= Richard Pough =

American conservationist (1904–2003)

Richard Pough (April 19, 1904 - June 24, 2003) was a major figure in American conservation for more than half of the 20th century. The impact of his work was so broad that he "seemed to be almost everywhere." He initiated efforts to purchase and preserve habitats at locations such as Hawk Mountain in Pennsylvania, Corkscrew Swamp in Florida, Aravaipa Canyon in Arizona, and Congaree Swamp in South Carolina. Pough (pronounced POE) was born in Brooklyn, New York. Following in the footsteps of his parents, he graduated from Massachusetts Institute of Technology in 1926, with a degree in chemical engineering.

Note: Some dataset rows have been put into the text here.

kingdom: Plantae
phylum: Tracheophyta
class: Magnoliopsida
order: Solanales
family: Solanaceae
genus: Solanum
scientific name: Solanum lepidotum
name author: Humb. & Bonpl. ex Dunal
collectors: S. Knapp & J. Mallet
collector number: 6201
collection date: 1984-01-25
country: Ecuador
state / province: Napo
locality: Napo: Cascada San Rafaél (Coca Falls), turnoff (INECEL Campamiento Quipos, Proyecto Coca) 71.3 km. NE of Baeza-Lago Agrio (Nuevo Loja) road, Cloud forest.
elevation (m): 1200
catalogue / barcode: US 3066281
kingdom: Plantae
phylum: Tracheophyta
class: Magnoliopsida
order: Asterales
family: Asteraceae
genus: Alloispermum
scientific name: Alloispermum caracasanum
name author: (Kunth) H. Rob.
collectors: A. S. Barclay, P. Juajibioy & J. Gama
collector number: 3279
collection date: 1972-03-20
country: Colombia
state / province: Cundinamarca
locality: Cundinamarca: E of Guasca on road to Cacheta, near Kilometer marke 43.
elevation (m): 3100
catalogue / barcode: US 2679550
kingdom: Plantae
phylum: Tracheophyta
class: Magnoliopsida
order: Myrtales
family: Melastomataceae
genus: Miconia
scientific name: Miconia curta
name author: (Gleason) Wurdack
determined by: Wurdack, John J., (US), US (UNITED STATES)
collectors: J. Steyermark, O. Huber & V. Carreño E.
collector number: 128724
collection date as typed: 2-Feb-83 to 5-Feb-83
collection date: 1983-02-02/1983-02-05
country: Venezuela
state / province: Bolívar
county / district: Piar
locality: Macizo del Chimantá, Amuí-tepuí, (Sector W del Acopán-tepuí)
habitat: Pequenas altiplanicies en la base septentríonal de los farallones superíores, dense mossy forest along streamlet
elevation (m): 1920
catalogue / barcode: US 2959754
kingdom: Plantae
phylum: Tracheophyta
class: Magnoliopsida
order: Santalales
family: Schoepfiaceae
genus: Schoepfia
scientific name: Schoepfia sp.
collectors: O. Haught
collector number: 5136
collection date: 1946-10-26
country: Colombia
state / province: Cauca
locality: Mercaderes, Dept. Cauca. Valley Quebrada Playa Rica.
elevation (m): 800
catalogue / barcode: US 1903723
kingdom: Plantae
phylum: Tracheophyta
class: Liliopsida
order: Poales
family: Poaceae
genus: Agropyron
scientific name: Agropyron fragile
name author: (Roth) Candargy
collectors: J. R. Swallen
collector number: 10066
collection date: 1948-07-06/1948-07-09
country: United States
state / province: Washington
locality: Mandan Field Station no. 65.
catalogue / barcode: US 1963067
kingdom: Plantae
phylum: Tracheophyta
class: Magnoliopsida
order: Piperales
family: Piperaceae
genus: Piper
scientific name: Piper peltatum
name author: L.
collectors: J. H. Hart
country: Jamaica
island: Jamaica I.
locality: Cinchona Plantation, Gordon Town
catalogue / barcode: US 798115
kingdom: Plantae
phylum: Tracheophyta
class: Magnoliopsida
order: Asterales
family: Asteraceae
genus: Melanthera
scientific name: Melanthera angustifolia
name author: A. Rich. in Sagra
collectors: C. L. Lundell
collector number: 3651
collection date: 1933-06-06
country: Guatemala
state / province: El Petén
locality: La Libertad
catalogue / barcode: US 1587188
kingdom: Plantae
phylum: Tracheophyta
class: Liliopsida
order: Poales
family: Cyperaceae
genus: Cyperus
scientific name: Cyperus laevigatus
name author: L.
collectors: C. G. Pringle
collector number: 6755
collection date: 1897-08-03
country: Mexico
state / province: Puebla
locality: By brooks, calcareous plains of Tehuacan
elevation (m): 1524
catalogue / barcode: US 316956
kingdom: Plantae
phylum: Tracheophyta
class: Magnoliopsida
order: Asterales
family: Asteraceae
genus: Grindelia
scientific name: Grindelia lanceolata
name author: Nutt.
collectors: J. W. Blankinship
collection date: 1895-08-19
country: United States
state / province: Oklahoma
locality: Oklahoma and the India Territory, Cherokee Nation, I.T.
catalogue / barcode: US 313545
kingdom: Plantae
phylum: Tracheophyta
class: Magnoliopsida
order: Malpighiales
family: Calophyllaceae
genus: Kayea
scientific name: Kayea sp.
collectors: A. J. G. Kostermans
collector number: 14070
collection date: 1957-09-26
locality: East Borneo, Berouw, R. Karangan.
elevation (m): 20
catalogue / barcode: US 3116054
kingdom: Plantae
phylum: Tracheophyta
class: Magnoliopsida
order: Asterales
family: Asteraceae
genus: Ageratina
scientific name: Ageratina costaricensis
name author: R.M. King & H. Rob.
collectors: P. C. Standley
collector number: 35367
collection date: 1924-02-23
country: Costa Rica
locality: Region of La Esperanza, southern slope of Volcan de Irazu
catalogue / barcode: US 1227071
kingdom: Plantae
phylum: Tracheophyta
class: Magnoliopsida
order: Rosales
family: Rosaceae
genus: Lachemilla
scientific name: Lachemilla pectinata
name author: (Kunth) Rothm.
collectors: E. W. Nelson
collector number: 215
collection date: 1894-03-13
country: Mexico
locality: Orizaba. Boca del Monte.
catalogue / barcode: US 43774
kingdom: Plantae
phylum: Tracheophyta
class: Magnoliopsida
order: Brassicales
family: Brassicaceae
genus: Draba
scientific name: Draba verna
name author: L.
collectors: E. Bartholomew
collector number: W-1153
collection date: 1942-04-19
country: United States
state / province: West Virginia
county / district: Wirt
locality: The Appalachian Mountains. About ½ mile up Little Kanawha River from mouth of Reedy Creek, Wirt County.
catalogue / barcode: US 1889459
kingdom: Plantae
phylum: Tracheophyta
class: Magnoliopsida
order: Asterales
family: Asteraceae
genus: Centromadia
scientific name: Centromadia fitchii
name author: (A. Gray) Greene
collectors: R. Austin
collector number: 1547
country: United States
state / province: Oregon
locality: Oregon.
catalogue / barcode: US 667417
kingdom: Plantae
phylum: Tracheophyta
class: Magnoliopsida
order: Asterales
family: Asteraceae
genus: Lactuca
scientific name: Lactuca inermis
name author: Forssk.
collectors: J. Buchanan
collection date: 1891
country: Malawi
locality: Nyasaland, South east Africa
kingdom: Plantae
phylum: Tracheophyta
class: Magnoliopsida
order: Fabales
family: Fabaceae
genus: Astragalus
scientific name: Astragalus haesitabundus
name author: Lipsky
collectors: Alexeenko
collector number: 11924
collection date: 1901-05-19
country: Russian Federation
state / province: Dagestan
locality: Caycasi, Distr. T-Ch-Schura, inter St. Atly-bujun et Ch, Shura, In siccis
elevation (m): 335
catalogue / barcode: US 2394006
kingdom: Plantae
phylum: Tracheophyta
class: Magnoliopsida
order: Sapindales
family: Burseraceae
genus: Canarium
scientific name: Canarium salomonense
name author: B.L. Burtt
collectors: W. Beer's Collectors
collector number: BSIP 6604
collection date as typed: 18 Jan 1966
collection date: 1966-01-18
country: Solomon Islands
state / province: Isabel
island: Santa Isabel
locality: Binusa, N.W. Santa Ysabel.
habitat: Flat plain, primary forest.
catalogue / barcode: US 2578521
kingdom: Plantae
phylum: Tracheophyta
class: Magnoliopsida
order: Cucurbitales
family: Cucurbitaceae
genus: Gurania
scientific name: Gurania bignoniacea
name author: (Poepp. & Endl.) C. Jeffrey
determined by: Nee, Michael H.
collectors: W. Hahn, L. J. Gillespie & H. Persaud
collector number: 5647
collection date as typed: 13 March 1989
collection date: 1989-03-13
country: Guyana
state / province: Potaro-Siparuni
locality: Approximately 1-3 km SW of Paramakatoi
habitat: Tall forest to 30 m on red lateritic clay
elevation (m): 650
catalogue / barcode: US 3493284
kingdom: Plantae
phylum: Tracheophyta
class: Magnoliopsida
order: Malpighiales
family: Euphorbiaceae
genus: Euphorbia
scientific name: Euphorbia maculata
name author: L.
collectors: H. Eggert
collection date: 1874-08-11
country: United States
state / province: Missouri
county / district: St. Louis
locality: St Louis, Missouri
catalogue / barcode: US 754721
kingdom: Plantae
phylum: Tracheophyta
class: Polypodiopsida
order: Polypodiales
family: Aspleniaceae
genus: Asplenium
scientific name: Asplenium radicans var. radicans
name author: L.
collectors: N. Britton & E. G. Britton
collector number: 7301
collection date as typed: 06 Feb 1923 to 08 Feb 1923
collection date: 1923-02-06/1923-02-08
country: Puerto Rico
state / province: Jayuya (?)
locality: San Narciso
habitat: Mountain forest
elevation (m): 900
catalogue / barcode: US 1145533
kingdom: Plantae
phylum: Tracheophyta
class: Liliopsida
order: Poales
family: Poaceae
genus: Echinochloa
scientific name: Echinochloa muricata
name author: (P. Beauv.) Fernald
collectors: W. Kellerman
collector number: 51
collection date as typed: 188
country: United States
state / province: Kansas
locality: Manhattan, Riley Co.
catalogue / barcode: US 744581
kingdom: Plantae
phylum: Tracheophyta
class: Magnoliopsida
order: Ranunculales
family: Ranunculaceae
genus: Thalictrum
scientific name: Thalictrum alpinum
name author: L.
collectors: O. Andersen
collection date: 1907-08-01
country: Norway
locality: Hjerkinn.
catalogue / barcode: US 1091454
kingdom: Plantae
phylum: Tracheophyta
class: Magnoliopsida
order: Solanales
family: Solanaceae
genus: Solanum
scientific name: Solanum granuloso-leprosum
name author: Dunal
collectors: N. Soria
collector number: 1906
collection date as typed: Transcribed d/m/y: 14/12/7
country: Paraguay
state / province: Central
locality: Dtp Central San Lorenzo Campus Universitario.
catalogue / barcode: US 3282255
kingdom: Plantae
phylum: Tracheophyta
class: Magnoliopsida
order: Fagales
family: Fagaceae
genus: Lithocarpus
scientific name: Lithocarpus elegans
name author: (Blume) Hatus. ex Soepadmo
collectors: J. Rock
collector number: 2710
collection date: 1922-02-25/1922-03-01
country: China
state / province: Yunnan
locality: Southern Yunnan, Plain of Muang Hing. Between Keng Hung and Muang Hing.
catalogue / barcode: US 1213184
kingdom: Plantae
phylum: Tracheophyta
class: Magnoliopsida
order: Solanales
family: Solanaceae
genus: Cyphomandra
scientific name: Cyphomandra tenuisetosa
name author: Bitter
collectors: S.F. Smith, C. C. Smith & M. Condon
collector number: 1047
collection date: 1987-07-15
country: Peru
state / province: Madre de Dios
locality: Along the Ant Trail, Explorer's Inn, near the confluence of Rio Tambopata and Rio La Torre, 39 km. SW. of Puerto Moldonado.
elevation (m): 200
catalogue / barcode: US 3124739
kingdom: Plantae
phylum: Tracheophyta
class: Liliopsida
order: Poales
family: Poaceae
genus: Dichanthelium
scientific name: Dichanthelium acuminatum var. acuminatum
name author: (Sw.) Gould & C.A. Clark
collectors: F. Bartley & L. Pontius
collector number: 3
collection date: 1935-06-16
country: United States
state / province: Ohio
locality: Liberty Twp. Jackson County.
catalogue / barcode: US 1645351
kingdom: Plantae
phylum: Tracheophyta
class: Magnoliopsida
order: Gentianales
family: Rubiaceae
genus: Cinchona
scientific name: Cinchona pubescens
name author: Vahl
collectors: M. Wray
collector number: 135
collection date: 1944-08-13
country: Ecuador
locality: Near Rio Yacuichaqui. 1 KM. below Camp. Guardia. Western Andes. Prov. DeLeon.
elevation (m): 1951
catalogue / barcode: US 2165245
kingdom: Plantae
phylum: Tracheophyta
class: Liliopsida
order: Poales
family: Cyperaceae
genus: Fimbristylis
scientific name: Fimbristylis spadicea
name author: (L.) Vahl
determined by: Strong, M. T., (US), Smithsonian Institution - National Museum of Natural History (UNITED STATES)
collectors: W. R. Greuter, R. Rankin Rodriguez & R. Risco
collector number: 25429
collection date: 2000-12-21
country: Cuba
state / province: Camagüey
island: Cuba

After observing the senseless shooting of raptors at Hawk Mountain in 1932, Pough sought a way to put an end to the slaughter and found the answer after speaking about this issue at a joint meeting of the Audubon and Linnaean societies in New York. After attending his talk, Mrs. Rosalie Edge decided to purchase Hawk Mountain and turn it into a sanctuary. Thus began a pattern of tracking down funds to protect habitats and species that Pough employed for the next several decades. This approach is reflected by the title (An Earth-Saving Bulldozer that Runs on Money) of an article about Pough that appeared in Sports Illustrated in 1973. After taking note of Pough's role in turning Hawk Mountain into a sanctuary, the National Audubon Society hired him in 1936 in a position designated for protecting persecuted species. In this capacity, Pough was one of the first to warn of the dangers of DDT, well over a decade before the publication of Silent Spring.

In the winter of 1943-44, Pough visited the Singer Tract in Louisiana to observe the last known Ivory-billed Woodpecker and study its habitat. On the basis of researching the history of the region in terms of human activities (such as cotton farming) and ecological events (such as a severe drought that caused a large die-off of trees in the 1920s), Pough wrote a report, "Present Condition of the Tensas River Forests of Madison Parish, Louisiana, and the Status of the Ivory-Billed Woodpecker in This Area as of January, 1944," to the Executive Director of the National Audubon Society that challenged assertions by James Tanner that the Ivory-billed Woodpecker requires old-growth forest and that the Singer Tract consisted of such habitat. Pough's study is consistent with reports of dozens of sightings of this elusive species between 2004 and 2008 (many decades after the last old-growth swamp forests had been logged) during searches that took place in Arkansas, Florida, and Louisiana. The Ivory-billed Woodpecker disappeared from the Singer Tract as it was being logged, but history might have been different if this habitat destruction had not occurred before Pough blossomed into "the foremost land preservationist of his time."

One of Pough's colleagues, Don Eckelberry, visited the Singer Tract later in 1944 to make paintings of the Ivory-billed Woodpecker based on direct observations.
In the years that followed, he produced the artwork for a series of Audubon field guides by Pough

that put more of an emphasis on each bird's role in the ecosystem than field guides by Roger Tory Peterson that were published during the same period. In 1948, the American Museum of Natural History hired Pough as chair of the Department of Conservation and General Ecology. Between 1954 and 1956, he served as the founding president of the Nature Conservancy. In 1954, the president of the Audubon Society thought it would be impossible to raise funds in time to save the Corkscrew Swamp from logging that was set to begin in ten days, but Pough stepped in and raised the funding one day before the deadline. Pough was involved in numerous other conservation efforts for species such as the Bermuda Petrel and habitats such as Great Gull Island off the coast of Connecticut.